For many years, every nuance of each utterance of anyone in a position of power within the Federal Reserve System (Fed) has been analyzed and dissected to try to anticipate the course of monetary policy.
Markets move and pundits pontificate based on perceived signals coming through the speeches, comments, press releases, and other information put forth. (Remember the stock market correction in response to the phrase “irrational exuberance” some years ago?)
In the press release following their meeting last week, the Federal Open Market Committee (FOMC), which sets and implements monetary policy, had some interesting things to say. While it’s impossible to tell exactly what was intended, there are nonetheless some hints at future directions. Because Fed policy affects interest rates, inflation, and the growth pace of the economy, it’s worth taking a look at this new information.
The key issue is the pace and method of “normalizing” monetary policy. At present, the Fed is taking an accommodative stance, keeping key interest rates (the federal funds rate) at virtually zero. The accommodation dates back to 2007, when the U.S. economy spiraled into a recession and quantitative easing (QE) began. The Fed’s QE was a program of bond buying aimed at injecting liquidity into the economy in response to rapidly worsening economic conditions.
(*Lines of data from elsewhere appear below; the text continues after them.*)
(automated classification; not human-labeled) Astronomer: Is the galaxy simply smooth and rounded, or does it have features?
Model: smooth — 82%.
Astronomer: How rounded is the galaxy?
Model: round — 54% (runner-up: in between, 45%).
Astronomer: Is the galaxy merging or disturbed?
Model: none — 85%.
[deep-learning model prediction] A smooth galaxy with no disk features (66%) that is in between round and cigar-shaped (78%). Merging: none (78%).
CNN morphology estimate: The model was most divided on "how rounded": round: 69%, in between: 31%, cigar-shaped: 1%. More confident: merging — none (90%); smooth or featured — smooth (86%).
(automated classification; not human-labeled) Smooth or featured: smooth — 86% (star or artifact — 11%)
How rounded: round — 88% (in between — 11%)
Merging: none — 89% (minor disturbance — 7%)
As the Federal Reserve System purchased bonds, dollars were released into the financial system, helping push down interest rates in an effort to stimulate investment and consumption and, hence, help the economy recover. The process is, of course, more complicated, but that’s the essential idea.
The downsides of injecting money into the system are the potential for inflation and the knowledge that the liquidity will have to be withdrawn at some point down the road. The Fed officially ended QE last fall, but that was not the end of the accommodative monetary policy stance. At that time, inflation was not a problem and the recovery was not strong enough to risk backing off too far or too fast and sending the US backsliding toward a recession. Rather, the Fed began to pursue a slow course toward more normal conditions.
The Fed has said that it will normalize monetary policy by moving the federal funds rate higher. Key elements of the approach the Fed will be using have been made public and are spelled out in more detail in a Frequently Asked Questions (FAQ) section on the www.federalreserve.gov website (if you happen to be struggling with insomnia). When economic conditions warrant change in policy, the Fed has indicated that it will adjust the interest rates paid to depository institutions on excess reserve balances; as these trend higher, banks will have more incentive to hold balances rather than loan them out and will tend to charge higher rates to borrowers, thereby reducing liquidity. The FOMC also indicates that the Fed’s securities holdings will be reduced in a gradual manner, primarily by ceasing to reinvest principal repayments. Selling agency mortgage-backed securities is not currently part of the plans. All of these actions will slowly raise the cost of borrowing, which will tend to reduce consumer spending and business investment.
The question is one of timing. Comparing language in the press releases following FOMC meetings dated December 17 and January 28 reveals some changes in tone. Job gains were “solid” in December and “strong” in January. Economic expansion was “moderate” in December and “solid” in January. Inflation was below the Committee’s longer-term target in December and had “declined further” in January. These word changes hint that the Fed is seeing the economy as improving and strengthening, yet also viewing inflation as less likely in a falling oil price environment.
Even with this more favorable view of economic strength, the Committee reaffirmed its target of virtually zero for the federal funds rate. However, while the December press release and several before it say that target would likely be maintained for “a considerable time” (which typically means about nine months in Fed-speak), the January statement removes that language. There is also a new factor in the list of items the Fed will consider in deciding how long to keep that target range: international developments. This one is code for the Euro situation and basically provides more wiggle room (it is fairly rare for an item to be added).
All in all, the recent Fed-speak seems to indicate that a more positive outlook for the economy and job market are bringing us closer to more normal monetary policy. Even so, with inflation staying low, wages not yet rising, and Greece being unpredictable, the Fed is sticking with accommodative policy for the time being.